* **Task brief**: Entries follow. Give back exactly the lines starting at the one containing "OUT-OF-POCKET MAXIMUM |" and ending at the one containing "Primary care services", and no other lines.
--- Task input Enclosed Below ---
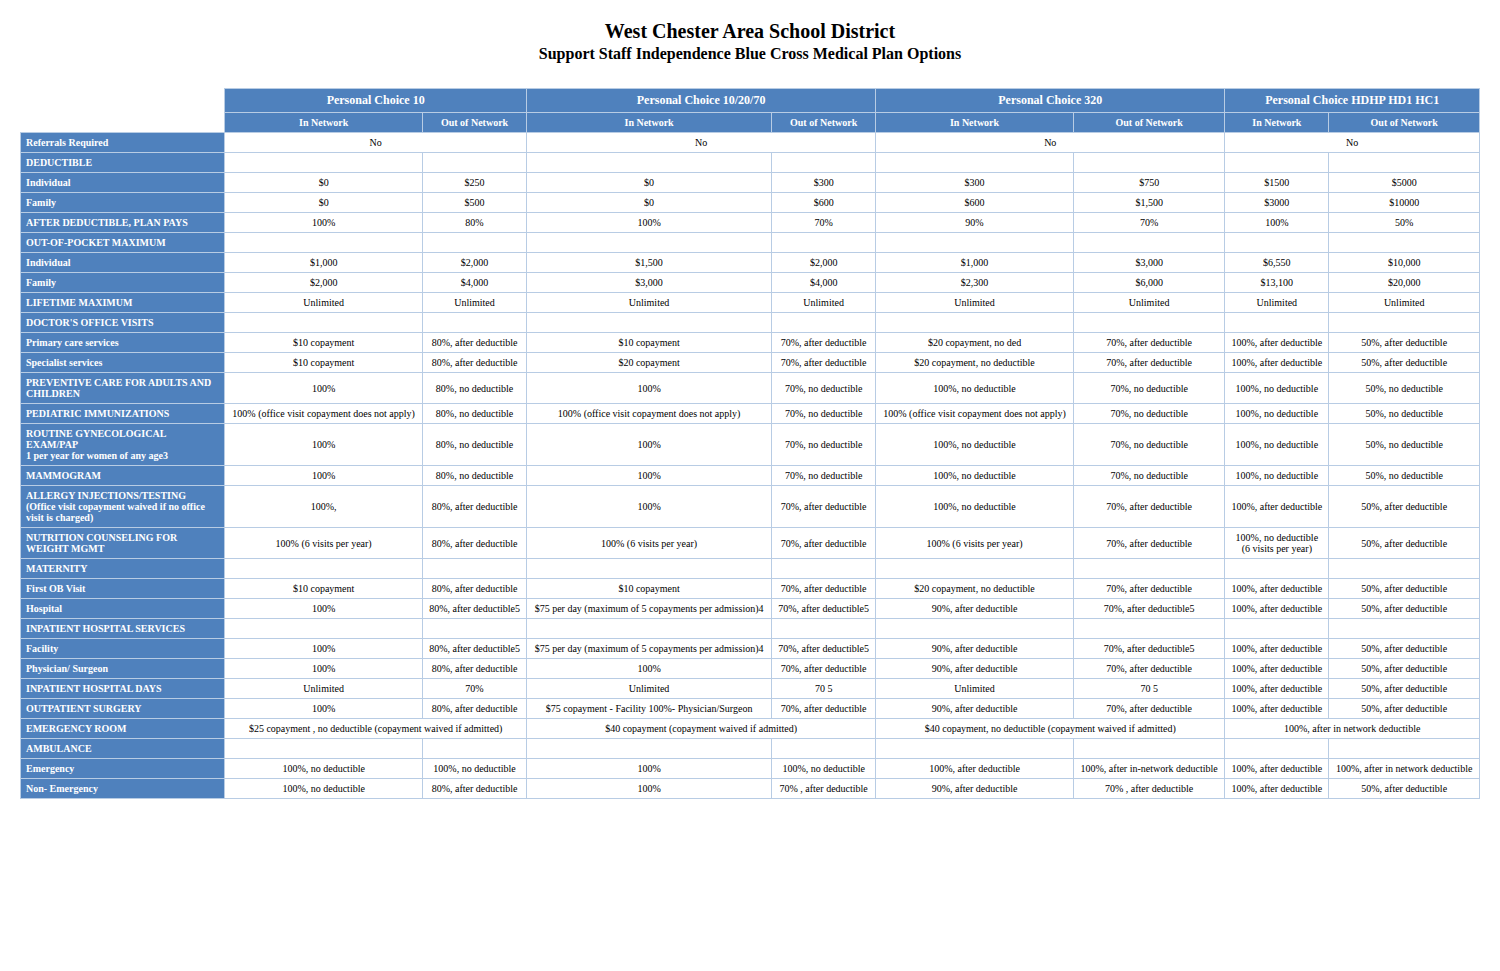West Chester Area School District
Support Staff Independence Blue Cross Medical Plan Options
| | Personal Choice 10 | Personal Choice 10/20/70 | Personal Choice 320 | Personal Choice HDHP HD1 HC1 |
| --- | --- | --- | --- | --- |
| | In Network | Out of Network | In Network | Out of Network | In Network | Out of Network | In Network | Out of Network |
| Referrals Required | No | No | No | No |
| DEDUCTIBLE | | | | | | | | |
| Individual | $0 | $250 | $0 | $300 | $300 | $750 | $1500 | $5000 |
| Family | $0 | $500 | $0 | $600 | $600 | $1,500 | $3000 | $10000 |
| AFTER DEDUCTIBLE, PLAN PAYS | 100% | 80% | 100% | 70% | 90% | 70% | 100% | 50% |
| OUT-OF-POCKET MAXIMUM | | | | | | | | |
| Individual | $1,000 | $2,000 | $1,500 | $2,000 | $1,000 | $3,000 | $6,550 | $10,000 |
| Family | $2,000 | $4,000 | $3,000 | $4,000 | $2,300 | $6,000 | $13,100 | $20,000 |
| LIFETIME MAXIMUM | Unlimited | Unlimited | Unlimited | Unlimited | Unlimited | Unlimited | Unlimited | Unlimited |
| DOCTOR'S OFFICE VISITS | | | | | | | | |
| Primary care services | $10 copayment | 80%, after deductible | $10 copayment | 70%, after deductible | $20 copayment, no ded | 70%, after deductible | 100%, after deductible | 50%, after deductible |
| Specialist services | $10 copayment | 80%, after deductible | $20 copayment | 70%, after deductible | $20 copayment, no deductible | 70%, after deductible | 100%, after deductible | 50%, after deductible |
| PREVENTIVE CARE FOR ADULTS AND CHILDREN | 100% | 80%, no deductible | 100% | 70%, no deductible | 100%, no deductible | 70%, no deductible | 100%, no deductible | 50%, no deductible |
| PEDIATRIC IMMUNIZATIONS | 100% (office visit copayment does not apply) | 80%, no deductible | 100% (office visit copayment does not apply) | 70%, no deductible | 100% (office visit copayment does not apply) | 70%, no deductible | 100%, no deductible | 50%, no deductible |
| ROUTINE GYNECOLOGICAL EXAM/PAP 1 per year for women of any age3 | 100% | 80%, no deductible | 100% | 70%, no deductible | 100%, no deductible | 70%, no deductible | 100%, no deductible | 50%, no deductible |
| MAMMOGRAM | 100% | 80%, no deductible | 100% | 70%, no deductible | 100%, no deductible | 70%, no deductible | 100%, no deductible | 50%, no deductible |
| ALLERGY INJECTIONS/TESTING (Office visit copayment waived if no office visit is charged) | 100%, | 80%, after deductible | 100% | 70%, after deductible | 100%, no deductible | 70%, after deductible | 100%, after deductible | 50%, after deductible |
| NUTRITION COUNSELING FOR WEIGHT MGMT | 100% (6 visits per year) | 80%, after deductible | 100% (6 visits per year) | 70%, after deductible | 100% (6 visits per year) | 70%, after deductible | 100%, no deductible (6 visits per year) | 50%, after deductible |
| MATERNITY | | | | | | | | |
| First OB Visit | $10 copayment | 80%, after deductible | $10 copayment | 70%, after deductible | $20 copayment, no deductible | 70%, after deductible | 100%, after deductible | 50%, after deductible |
| Hospital | 100% | 80%, after deductible5 | $75 per day (maximum of 5 copayments per admission)4 | 70%, after deductible5 | 90%, after deductible | 70%, after deductible5 | 100%, after deductible | 50%, after deductible |
| INPATIENT HOSPITAL SERVICES | | | | | | | | |
| Facility | 100% | 80%, after deductible5 | $75 per day (maximum of 5 copayments per admission)4 | 70%, after deductible5 | 90%, after deductible | 70%, after deductible5 | 100%, after deductible | 50%, after deductible |
| Physician/ Surgeon | 100% | 80%, after deductible | 100% | 70%, after deductible | 90%, after deductible | 70%, after deductible | 100%, after deductible | 50%, after deductible |
| INPATIENT HOSPITAL DAYS | Unlimited | 70% | Unlimited | 70 5 | Unlimited | 70 5 | 100%, after deductible | 50%, after deductible |
| OUTPATIENT SURGERY | 100% | 80%, after deductible | $75 copayment - Facility 100%- Physician/Surgeon | 70%, after deductible | 90%, after deductible | 70%, after deductible | 100%, after deductible | 50%, after deductible |
| EMERGENCY ROOM | $25 copayment , no deductible (copayment waived if admitted) | $40 copayment (copayment waived if admitted) | $40 copayment, no deductible (copayment waived if admitted) | 100%, after in network deductible |
| AMBULANCE | | | | | | | | |
| Emergency | 100%, no deductible | 100%, no deductible | 100% | 100%, no deductible | 100%, after deductible | 100%, after in-network deductible | 100%, after deductible | 100%, after in network deductible |
| Non- Emergency | 100%, no deductible | 80%, after deductible | 100% | 70% , after deductible | 90%, after deductible | 70% , after deductible | 100%, after deductible | 50%, after deductible |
--- End of Enclosed Task input ---
* **Reply**:
| OUT-OF-POCKET MAXIMUM | | | | | | | | |
| Individual | $1,000 | $2,000 | $1,500 | $2,000 | $1,000 | $3,000 | $6,550 | $10,000 |
| Family | $2,000 | $4,000 | $3,000 | $4,000 | $2,300 | $6,000 | $13,100 | $20,000 |
| LIFETIME MAXIMUM | Unlimited | Unlimited | Unlimited | Unlimited | Unlimited | Unlimited | Unlimited | Unlimited |
| DOCTOR'S OFFICE VISITS | | | | | | | | |
| Primary care services | $10 copayment | 80%, after deductible | $10 copayment | 70%, after deductible | $20 copayment, no ded | 70%, after deductible | 100%, after deductible | 50%, after deductible |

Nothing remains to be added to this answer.